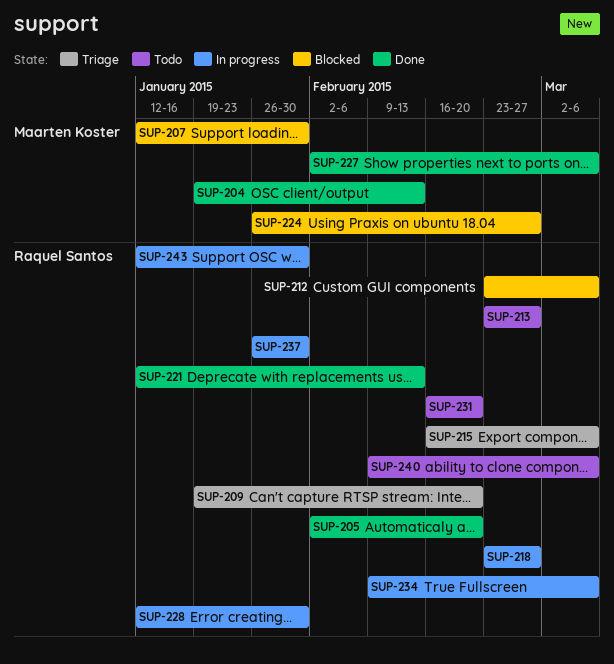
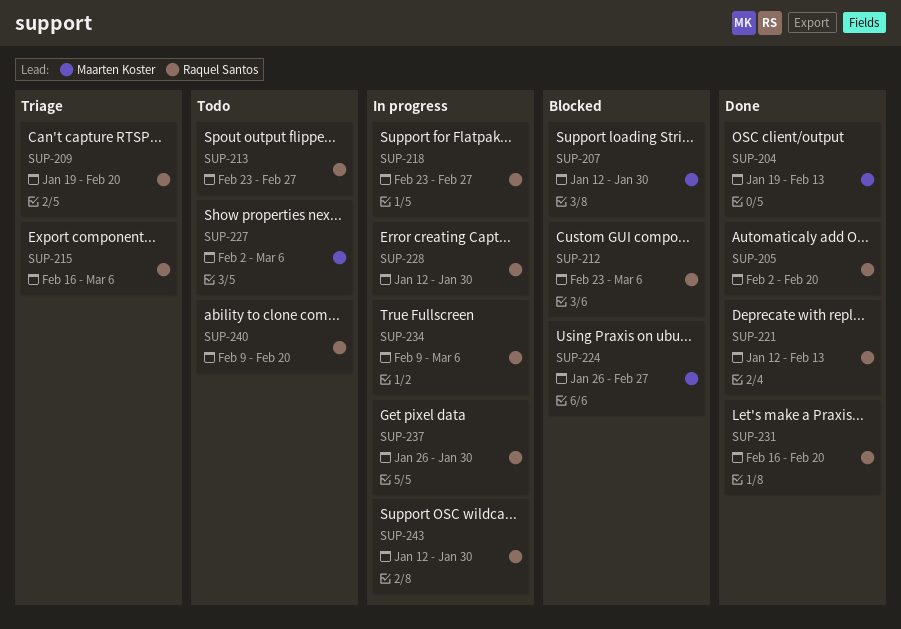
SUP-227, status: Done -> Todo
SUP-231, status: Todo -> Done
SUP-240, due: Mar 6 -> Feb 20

---

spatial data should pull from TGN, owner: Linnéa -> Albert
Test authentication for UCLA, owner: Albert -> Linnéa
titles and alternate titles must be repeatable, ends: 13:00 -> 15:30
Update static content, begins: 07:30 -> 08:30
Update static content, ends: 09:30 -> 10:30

--

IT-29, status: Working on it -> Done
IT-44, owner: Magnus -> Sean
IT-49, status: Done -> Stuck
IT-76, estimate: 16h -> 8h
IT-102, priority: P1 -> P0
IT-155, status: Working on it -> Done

## YOUR INSTRUCTIONS:
Go through the data and count each line that has the word "Done", then give the total alone.

## THE ANSWER:
5